Does everyone have an app in them?
Image: Men are silhouetted against a video screen as they pose with smartphones. REUTERS/Dado Ruvic.
I suggested here last month that the killer app everyone is building, if only in their head, is the modern version of the novel or screenplay we all imagine would be huge, if only we had the time to write it.
But I wonder if a novel or screenplay might actually be a better easy-money plan than an app or a tech innovation.
At any one time, there are hundreds of thousands of writers begging to be taken seriously. But there seem to be almost as many tech start-ups.
I was in Turin recently, seeing an interesting new audio company. I had never been to the city, imagining it to be an Italian Detroit. It’s actually superb, and also has a tech heritage. The world’s first personal computer, Olivetti’s Programma 101, which was used to help plan the Apollo 11 moon landing, came from Turin. Who knew?

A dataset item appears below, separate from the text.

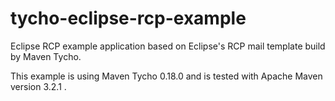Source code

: tycho-eclipse-rcp-example
=========================

Eclipse RCP example application based on Eclipse's RCP mail template build by Maven Tycho. 

This example is using Maven Tycho 0.18.0 and is tested with Apache Maven version 3.2.1 .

The company I was visiting was in a start-up “incubator” at Turin Polytechnic. And it was while scanning the nameplates of the 52 tenants, all vetted by academics, that I wondered how likely it was for even one, however good, to succeed.
They ranged from Naboomboo, an online language lab, to HitYourTix, a ticket finder app, to WaterView, an app for farmers to gauge the intensity of rain from their phone.
This, remember, was one selection of start-ups in one small city in a country not quite in the technology premiership.
I love real innovations, and mere inventions, too, which are a slightly lesser thing, but still raise my pulse when they are more than just a solution looking for a problem. The trouble with innovation is, however, that it’s demanding of the consumer.
To return to my semi-serious comparison with fiction, humans have a greedy, unchanging appetite for stories — and it’s never been simpler, since e-publishing, to get yours published in some form. You can even make the film of your screenplay and stick it on YouTube. Good luck with that — but it’s an option.
People can enjoy fiction, though, without putting themselves out. To accommodate a new app or device you have to invest time. If I decided to use a single product from that Turin incubator, even if it improved my life, it would take effort. So with the best will, I probably won’t bother.
Today must be the most innovative and inventive era since the late 19th century.
Crowdfunding in particular has made development easier than ever. The beauty of it is that, unlike proper venture capitalists putting in real money, none of the funders loses much if a project fails.
But is success in tech even remotely predictable? Or does technology’s equivalent of the publisher’s slush pile include thousands of viable ideas, rather than mere whimsies?
I asked Professor Mike Wright, head of Innovation and Entrepreneurship at Imperial College Business School in London, if he discerned any reliable predictor of innovation success.
He believes getting a technology idea off the ground is easier than keeping it off the ground, so to speak.
“People get obsessed with financing. We’re awash with crowdfunding. But having the entrepreneurial skills to match that with potential markets is often missing. People being funded sometimes regard the advice of entrepreneurs as ‘interference by the money men’,” he says.
Prof Wright finds the new breed of start-up hopefuls oddly stubborn, resistant to the need to adapt products. “Adapting to suit the market is absolutely key,” he says. “Few get this.”
He is also sceptical of the ultimate buzz concept: disruption. Not everything, he points out, that’s going to be successful needs to be disruptive.
“A lot of family businesses, process or efficiency innovations are equally valid. A modest innovation that works nationally rather than globally can be very successful.”
So what’s the view on innovation from the business angel’s cloud?
I turned to my friend Dominic, a newbie investor, recently pitched to for the first time — and getting hot under the velvet collar about what he heard.
The aspirants were mostly recent business school graduates, he found. “Think they know it all. No experience, no leadership skills, character or hard-won knowledge. And they don’t like tough questions. When I asked one about his online tailoring business, he described Savile Row tailors as ‘labourers’. Ignorant and insulting.
“A board of six Insead grads and not one with menswear experience. And they wanted £500,000. Thank you. Next.”